Directive: Find all lines below containing the string "BTNL" and return them.

Data:
◇ ◇ ◇ ◇
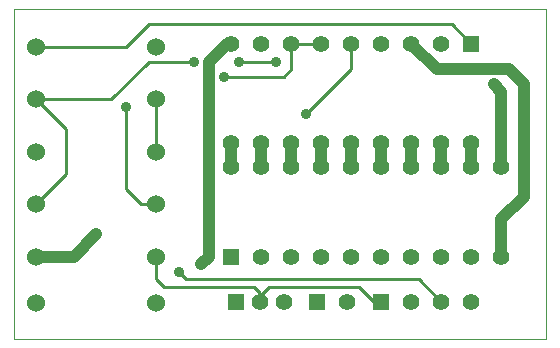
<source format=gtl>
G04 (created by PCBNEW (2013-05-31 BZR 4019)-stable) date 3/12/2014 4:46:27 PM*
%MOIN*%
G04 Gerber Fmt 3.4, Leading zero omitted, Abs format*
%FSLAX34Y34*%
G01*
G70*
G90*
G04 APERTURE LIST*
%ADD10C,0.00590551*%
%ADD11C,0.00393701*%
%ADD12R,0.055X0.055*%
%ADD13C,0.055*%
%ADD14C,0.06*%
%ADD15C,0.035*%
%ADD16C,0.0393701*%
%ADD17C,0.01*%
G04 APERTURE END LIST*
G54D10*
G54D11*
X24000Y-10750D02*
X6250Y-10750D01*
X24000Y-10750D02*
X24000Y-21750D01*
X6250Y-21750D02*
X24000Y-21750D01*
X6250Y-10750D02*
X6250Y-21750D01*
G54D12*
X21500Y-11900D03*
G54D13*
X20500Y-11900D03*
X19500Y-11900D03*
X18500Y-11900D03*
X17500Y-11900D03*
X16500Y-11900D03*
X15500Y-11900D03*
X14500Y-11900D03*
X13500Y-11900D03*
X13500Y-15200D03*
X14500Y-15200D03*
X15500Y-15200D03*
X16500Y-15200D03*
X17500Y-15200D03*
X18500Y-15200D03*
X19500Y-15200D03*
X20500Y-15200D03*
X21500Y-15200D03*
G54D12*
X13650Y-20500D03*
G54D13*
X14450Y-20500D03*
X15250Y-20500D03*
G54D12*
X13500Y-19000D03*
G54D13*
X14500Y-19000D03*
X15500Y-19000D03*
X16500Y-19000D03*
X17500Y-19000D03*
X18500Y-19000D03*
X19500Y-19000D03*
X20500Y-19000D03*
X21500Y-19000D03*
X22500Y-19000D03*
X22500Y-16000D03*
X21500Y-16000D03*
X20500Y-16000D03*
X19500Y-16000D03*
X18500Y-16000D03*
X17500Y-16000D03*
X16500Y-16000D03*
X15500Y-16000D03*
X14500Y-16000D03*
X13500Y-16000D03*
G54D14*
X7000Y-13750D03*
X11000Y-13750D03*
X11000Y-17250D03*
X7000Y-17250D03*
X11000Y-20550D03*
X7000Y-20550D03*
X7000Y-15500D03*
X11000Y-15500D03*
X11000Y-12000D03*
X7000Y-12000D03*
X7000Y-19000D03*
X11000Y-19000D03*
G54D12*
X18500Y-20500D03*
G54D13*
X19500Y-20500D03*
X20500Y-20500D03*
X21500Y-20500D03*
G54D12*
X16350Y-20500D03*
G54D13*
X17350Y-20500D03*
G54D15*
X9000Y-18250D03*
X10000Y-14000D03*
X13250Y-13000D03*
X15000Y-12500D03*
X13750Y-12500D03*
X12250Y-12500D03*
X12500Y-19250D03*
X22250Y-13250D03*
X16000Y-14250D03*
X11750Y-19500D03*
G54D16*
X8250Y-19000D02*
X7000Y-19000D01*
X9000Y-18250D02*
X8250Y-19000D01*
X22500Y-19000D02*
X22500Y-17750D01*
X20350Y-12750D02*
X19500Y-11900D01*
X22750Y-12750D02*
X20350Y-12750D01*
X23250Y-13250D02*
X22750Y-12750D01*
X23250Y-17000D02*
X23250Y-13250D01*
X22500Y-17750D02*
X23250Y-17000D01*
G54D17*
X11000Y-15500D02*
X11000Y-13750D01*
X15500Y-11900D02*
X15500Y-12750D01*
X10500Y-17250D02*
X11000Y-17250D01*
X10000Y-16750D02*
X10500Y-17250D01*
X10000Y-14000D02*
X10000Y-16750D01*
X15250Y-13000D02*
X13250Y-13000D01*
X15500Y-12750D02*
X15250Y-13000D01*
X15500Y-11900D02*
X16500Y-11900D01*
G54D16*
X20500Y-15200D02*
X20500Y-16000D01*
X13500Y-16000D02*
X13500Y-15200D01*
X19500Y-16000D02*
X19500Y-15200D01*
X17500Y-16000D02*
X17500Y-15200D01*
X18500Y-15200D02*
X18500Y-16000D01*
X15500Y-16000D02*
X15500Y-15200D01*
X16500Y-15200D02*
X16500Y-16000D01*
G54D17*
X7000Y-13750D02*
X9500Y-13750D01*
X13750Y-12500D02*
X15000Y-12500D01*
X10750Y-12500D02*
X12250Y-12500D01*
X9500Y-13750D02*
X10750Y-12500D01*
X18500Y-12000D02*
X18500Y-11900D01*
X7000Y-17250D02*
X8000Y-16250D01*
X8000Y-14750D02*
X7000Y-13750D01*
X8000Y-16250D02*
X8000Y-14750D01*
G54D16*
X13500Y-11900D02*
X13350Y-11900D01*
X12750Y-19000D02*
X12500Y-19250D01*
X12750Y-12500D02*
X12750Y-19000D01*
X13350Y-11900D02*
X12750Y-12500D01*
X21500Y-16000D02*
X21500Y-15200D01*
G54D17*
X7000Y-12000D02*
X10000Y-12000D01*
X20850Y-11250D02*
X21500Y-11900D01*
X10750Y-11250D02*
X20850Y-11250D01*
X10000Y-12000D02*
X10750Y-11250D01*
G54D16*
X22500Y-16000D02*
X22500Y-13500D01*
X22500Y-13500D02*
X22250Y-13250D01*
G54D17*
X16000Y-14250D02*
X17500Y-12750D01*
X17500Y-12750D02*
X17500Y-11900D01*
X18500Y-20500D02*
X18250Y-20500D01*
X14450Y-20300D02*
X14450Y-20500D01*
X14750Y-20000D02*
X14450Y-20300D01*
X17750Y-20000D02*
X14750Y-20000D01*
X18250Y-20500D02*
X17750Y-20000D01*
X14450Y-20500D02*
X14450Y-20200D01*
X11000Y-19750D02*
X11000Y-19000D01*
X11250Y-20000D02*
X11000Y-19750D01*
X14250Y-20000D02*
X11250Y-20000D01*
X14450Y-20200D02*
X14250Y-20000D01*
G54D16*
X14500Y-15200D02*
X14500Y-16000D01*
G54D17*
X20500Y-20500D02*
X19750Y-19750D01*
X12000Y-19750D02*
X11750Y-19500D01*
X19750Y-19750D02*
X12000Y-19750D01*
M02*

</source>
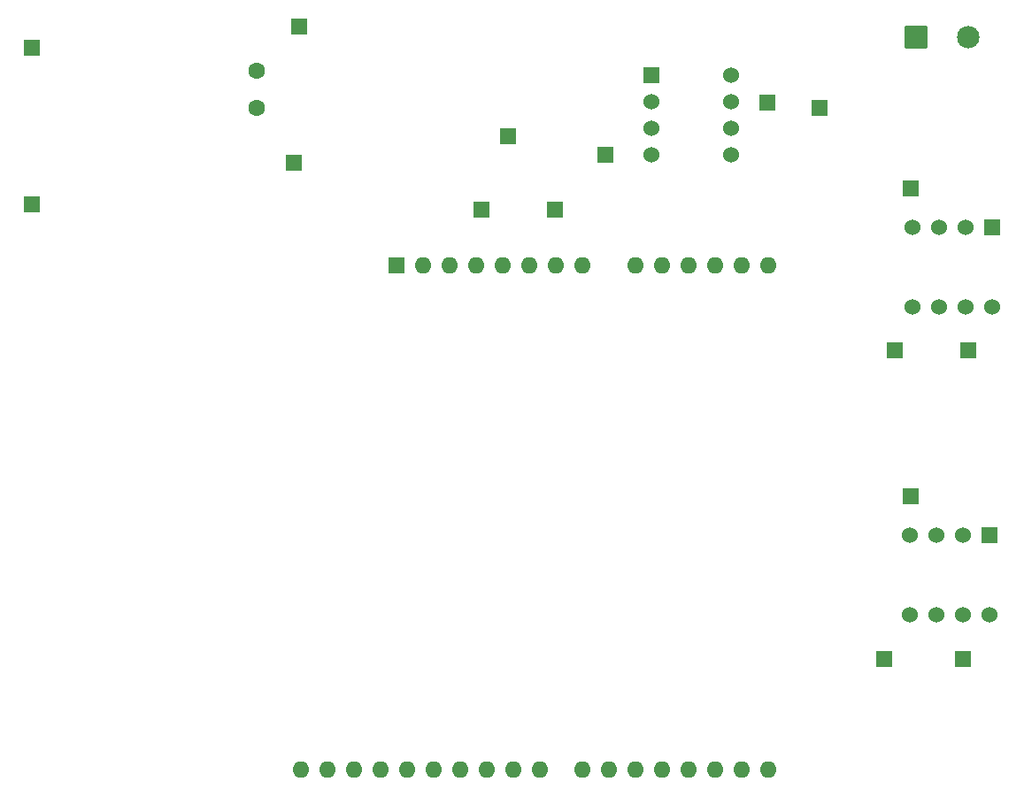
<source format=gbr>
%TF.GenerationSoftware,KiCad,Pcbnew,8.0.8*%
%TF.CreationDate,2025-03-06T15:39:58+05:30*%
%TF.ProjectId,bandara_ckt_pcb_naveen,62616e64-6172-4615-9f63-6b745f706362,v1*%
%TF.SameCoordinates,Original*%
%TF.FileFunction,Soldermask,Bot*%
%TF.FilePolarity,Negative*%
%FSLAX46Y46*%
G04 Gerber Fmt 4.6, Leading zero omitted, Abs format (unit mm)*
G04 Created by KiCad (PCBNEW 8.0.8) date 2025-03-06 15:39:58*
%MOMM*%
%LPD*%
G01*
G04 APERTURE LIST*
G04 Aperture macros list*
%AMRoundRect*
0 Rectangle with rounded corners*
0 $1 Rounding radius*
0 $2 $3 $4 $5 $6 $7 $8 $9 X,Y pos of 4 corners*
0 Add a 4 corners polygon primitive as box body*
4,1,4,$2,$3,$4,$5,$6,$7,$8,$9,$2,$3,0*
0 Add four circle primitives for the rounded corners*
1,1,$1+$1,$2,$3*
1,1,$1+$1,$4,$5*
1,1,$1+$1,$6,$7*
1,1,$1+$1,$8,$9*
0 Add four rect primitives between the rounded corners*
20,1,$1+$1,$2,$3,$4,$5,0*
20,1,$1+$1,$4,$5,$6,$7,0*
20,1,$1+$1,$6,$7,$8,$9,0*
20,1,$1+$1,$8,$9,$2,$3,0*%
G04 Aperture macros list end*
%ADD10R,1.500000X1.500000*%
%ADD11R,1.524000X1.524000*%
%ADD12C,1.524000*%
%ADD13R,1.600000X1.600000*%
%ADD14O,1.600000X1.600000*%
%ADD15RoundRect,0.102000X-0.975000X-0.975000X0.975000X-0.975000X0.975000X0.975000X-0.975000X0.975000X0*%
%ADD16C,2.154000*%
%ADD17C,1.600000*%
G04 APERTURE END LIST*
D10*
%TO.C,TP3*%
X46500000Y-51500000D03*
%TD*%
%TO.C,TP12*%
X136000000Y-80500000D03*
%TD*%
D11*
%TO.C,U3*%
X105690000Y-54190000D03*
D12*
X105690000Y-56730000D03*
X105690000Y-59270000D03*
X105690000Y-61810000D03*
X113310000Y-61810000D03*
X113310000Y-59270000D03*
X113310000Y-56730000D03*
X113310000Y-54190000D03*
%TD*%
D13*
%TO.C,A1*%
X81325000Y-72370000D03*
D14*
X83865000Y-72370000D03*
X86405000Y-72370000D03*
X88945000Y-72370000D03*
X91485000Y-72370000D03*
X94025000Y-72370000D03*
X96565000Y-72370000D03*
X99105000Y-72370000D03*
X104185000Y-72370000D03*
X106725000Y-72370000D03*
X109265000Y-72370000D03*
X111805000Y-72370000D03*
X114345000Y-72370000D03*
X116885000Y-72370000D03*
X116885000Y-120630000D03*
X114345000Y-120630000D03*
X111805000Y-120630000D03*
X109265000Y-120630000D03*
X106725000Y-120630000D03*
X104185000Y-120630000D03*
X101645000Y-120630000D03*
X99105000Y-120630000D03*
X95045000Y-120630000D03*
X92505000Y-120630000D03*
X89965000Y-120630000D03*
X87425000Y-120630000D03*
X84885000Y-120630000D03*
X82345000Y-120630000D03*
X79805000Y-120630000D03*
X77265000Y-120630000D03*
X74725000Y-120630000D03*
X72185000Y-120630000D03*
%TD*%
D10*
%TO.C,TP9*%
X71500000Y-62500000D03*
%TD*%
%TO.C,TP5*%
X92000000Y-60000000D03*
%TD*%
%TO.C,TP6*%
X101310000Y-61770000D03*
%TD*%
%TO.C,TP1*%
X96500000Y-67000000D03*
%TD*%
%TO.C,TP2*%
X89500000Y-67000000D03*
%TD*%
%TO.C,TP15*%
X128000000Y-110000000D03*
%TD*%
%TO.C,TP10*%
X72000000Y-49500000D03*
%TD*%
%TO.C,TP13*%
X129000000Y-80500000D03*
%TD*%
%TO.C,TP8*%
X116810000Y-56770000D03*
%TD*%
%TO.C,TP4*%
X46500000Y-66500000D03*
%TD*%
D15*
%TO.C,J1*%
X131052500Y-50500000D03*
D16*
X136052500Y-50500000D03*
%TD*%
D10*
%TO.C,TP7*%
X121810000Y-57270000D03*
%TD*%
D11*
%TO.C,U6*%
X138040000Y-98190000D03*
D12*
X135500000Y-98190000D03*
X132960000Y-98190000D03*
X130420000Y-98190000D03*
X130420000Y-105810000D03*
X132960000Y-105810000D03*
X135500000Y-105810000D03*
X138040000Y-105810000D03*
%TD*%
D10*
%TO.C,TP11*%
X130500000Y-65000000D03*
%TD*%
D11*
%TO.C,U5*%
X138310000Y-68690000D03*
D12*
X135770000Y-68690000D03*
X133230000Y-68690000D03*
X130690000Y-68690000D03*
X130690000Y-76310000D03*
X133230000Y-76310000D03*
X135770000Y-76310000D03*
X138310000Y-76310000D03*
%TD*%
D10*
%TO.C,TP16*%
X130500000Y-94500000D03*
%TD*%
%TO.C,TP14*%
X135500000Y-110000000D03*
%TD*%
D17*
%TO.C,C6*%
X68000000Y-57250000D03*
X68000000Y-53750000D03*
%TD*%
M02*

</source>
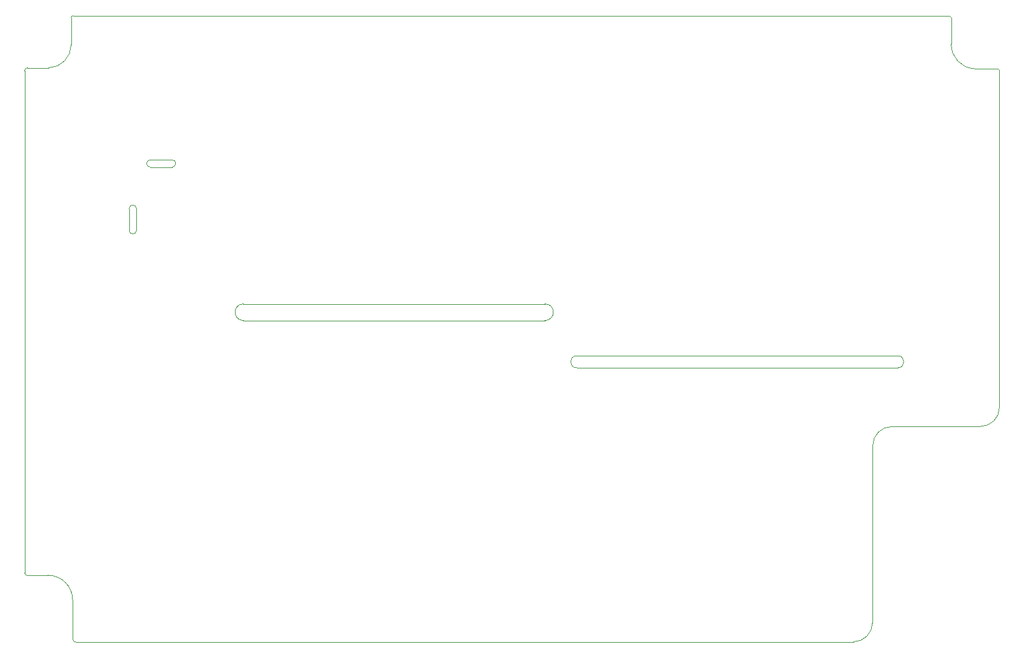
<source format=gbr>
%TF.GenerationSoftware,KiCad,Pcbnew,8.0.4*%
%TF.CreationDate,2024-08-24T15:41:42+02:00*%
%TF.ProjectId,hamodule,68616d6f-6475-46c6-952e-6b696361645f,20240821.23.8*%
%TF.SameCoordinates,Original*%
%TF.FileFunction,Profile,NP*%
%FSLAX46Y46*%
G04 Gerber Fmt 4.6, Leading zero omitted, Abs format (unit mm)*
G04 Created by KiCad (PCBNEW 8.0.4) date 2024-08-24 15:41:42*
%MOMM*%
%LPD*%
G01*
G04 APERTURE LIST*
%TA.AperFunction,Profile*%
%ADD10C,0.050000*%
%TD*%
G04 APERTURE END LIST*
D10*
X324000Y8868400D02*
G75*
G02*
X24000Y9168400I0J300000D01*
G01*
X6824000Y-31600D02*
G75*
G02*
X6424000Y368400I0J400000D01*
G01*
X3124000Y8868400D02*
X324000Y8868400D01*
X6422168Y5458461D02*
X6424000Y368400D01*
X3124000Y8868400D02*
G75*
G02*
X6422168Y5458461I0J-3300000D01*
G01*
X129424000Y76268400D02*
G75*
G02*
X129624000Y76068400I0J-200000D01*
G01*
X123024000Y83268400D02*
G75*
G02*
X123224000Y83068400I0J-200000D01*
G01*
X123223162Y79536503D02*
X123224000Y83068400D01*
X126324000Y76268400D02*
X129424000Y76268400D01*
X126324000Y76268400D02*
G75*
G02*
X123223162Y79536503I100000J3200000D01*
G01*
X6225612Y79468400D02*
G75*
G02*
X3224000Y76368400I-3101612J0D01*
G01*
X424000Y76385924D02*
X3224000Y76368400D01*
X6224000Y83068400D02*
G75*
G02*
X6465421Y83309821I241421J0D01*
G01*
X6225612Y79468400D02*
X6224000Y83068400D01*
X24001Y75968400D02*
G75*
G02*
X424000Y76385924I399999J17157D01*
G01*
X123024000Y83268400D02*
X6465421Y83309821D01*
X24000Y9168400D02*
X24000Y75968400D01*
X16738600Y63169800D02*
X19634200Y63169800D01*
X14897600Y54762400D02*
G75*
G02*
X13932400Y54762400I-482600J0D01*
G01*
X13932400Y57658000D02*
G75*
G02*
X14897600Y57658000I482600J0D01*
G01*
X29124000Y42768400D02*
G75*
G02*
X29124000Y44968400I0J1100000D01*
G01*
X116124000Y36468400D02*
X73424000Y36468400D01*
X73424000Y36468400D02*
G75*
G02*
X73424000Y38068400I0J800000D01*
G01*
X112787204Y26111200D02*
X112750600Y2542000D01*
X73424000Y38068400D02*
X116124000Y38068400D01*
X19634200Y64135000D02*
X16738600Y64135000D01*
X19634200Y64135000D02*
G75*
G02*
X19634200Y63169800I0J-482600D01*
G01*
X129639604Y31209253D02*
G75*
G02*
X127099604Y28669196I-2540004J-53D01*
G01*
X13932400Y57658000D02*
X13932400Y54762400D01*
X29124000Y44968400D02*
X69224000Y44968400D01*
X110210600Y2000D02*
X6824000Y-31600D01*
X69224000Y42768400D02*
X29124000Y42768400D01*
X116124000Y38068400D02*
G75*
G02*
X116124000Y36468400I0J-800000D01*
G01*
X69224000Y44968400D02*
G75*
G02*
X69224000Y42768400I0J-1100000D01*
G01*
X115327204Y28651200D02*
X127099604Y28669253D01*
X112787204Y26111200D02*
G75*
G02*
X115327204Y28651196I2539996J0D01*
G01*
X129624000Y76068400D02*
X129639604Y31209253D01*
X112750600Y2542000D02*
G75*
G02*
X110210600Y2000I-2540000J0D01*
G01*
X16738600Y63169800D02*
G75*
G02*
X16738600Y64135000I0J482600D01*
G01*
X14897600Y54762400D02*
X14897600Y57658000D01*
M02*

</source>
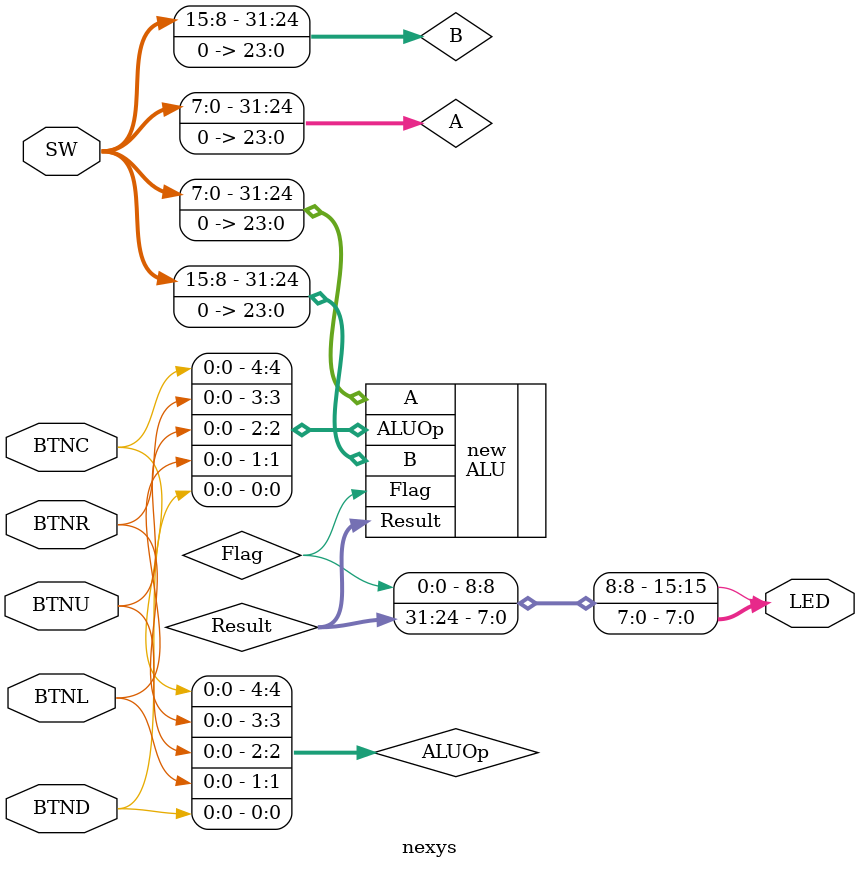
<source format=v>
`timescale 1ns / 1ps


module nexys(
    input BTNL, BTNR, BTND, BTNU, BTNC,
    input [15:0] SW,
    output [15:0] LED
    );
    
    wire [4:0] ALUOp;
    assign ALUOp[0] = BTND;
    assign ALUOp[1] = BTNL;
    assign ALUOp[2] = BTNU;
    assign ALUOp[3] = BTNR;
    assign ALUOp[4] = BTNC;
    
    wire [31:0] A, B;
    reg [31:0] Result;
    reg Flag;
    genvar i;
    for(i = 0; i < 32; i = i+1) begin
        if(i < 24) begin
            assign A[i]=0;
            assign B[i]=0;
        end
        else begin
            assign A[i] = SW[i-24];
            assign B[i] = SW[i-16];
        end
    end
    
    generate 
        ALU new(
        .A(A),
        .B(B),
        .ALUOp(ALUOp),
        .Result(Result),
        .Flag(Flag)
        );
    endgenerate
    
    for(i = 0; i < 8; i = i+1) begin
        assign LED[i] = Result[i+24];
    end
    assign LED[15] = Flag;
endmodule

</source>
◇ ◇ ◇ ◇
Response to the task:
    input BTNL, BTNR, BTND, BTNU, BTNC,
    assign ALUOp[1] = BTNL;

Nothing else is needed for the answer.